QuickLogic's designers developed a very resource-rich chip called QuickMIPS. It combines a MIPS 32-bit processor core, a 10/100 Ethernet interface, 75 kgates of on-time configurable logic, and other resources. Another chip on the drawing boards combines the company's antifuse FPGA with the PACT parallel DSP compute array.

In addition to dedicated intellectual-property (IP) resources, the name of the game in FPGAs is soft IP. There are soft processor cores, such as the NIOS 16/32-bit processor offered by Altera or an 8051 core available from Actel. Soft IP also includes varied specialty functions to handle network interfaces, encryption/decryption, and so on. Deals are being inked left and right by the FPGA suppliers to bolster their design libraries. This will help shorten the design turnaround time by providing more of the building blocks needed by system designers.

TOP TEN
  • FLASH-BASED FPGAs will increase their gate capacities from current 1-Mgate levels to capacities of close to 3 Mgates as Actel migrates to the next-generation flash process. Samples are expected in the second quarter.
  • THE FIRST SAMPLES OF SRAM-BASED FPGAs based on Xilinx's novel application-specific modular block architecture should appear toward the end of the year. The company expects the family to include devices with as many as 1 billion transistors on the largest family members.
  • BY LATE 2004, expect both Altera and Xilinx to have engineering prototypes of FPGAs packing close to 10 million system gates. These FPGAs, based on the latest 90-nm process technologies, will employ as many as 10 levels of metal interconnections to provide the necessary routing for all RAM-based configuration options.
  • PRODUCTION QUANTITIES of the recent Eclipse II low-power, low- to medium-density FPGAs should be available from QuickLogic in the first and second quarter. The family includes devices ranging from 47k to 320k system gates and exhibits standby currents as low as 50 µA.
  • EXPECT MOST FPGA SUPPLIERS to jump on the PCI Express bandwagon, offering either hard or soft cores to implement the high-speed serial version of the PCI bus.
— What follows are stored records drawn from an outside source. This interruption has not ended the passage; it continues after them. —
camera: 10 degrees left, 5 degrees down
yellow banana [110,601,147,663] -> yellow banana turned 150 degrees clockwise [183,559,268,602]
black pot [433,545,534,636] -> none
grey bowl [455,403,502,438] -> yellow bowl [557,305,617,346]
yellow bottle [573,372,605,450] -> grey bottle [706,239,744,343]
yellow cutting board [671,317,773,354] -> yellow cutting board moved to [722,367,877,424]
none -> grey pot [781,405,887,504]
  • A 400-MHz DOUBLE-DATA-RATE memory controller interface will be available from Altera in the first quarter. The interface has been qualified with Micron 400-MHz memory modules and runs on the Stratix and Stratix GX FPGAs.
  • DESIGNERS AT XILINX have started work on defining a 10-Gbit/s point-to-point short-distance interface. The company expects to have a final draft of the interface definition available by mid-2004, with samples of the interface possibly in early 2005.
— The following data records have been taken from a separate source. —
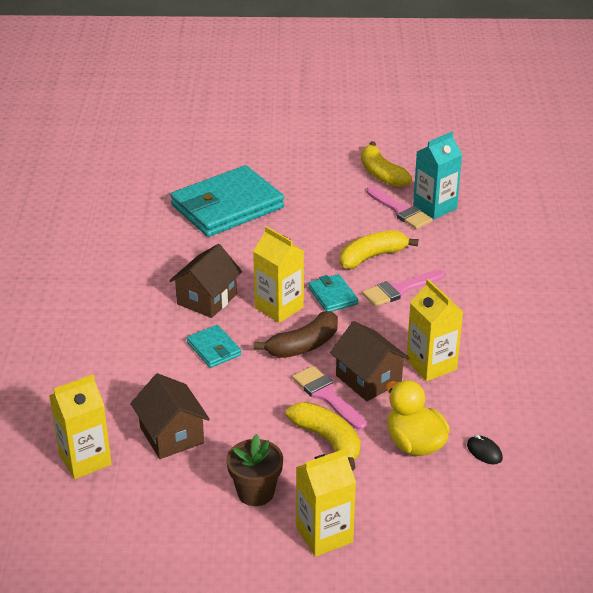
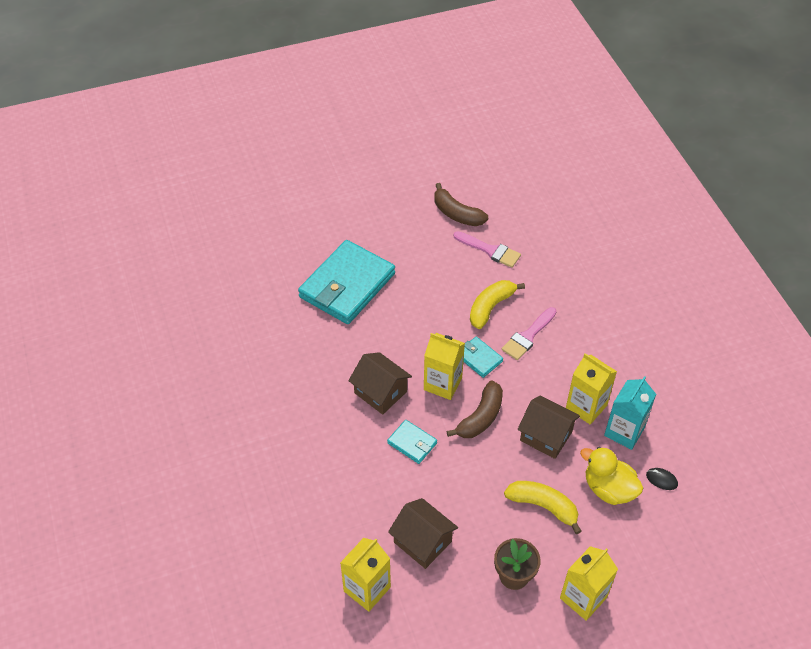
camera: 20 degrees left, 15 degrees up
brown house [169,244,242,318] -> brown house turned 60 degrees counterclockwise [348,352,412,415]
pink brush [292,366,367,430] -> none
yellow banana [361,141,412,187] -> brown banana [434,183,488,226]
turquoise carton [413,132,462,219] -> turquoise carton moved to [604,376,656,450]

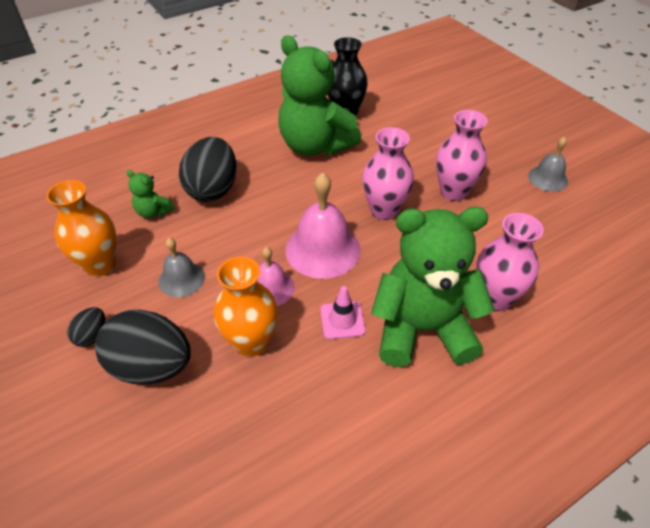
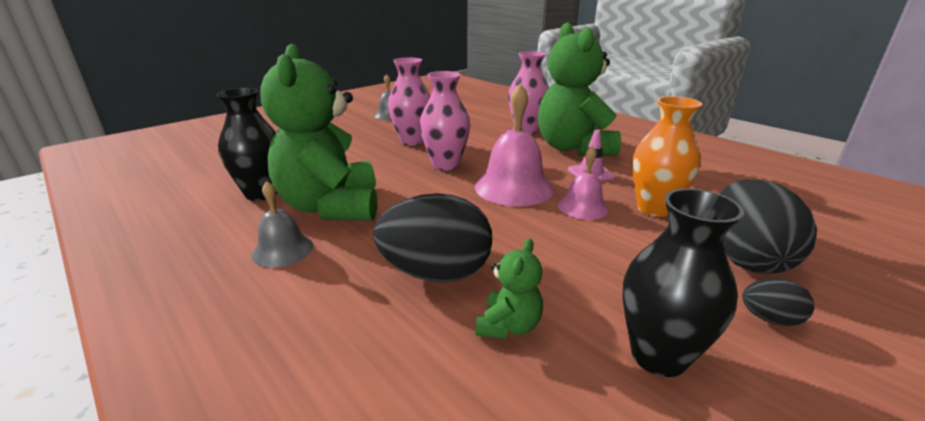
camera: 100 degrees left, 20 degrees down
orange vase [46,180,116,277] -> black vase [623,188,744,377]
grey bell [159,238,205,297] -> grey bell moved to [251,181,313,268]
green teddy bear [278,35,361,156] -> green teddy bear turned 135 degrees clockwise [260,44,377,220]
  • EXPECT TO SEE FLIP-CHIP-PACKAGED FPGAs coming from Xilinx and other FPGA suppliers. The use of flip-chip technology allows FPGA suppliers to achieve higher performance because the electrical paths from the chip to the pc board are shorter. In addition, I/O connections can be distributed across the chip's surface, reducing the wiring complexity in trying to route a signal to the edge of the chip.
  • LOOK FOR DESIGN SECURITY to get more attention from FPGA suppliers. The value of the IP used within the FPGAs is rapidly increasing, so FPGA suppliers must find ways to protect that IP from being copied by someone that can capture the bit stream on RAM-based design. Antifuse and flash-based FPGAs have less of an issue, since the configuration data is stored on the same chip and can't easily be extracted.
  • MILITARY AND SPACE-CAPABLE versions of high-density flash- and antifuse-based FPGAs will arrive from Actel in the first quarter of this year. The ProASIC arrays and the latest antifuse arrays offer two to four times the gate capacity of the previous space/military-qualified FPGAs offered by the company.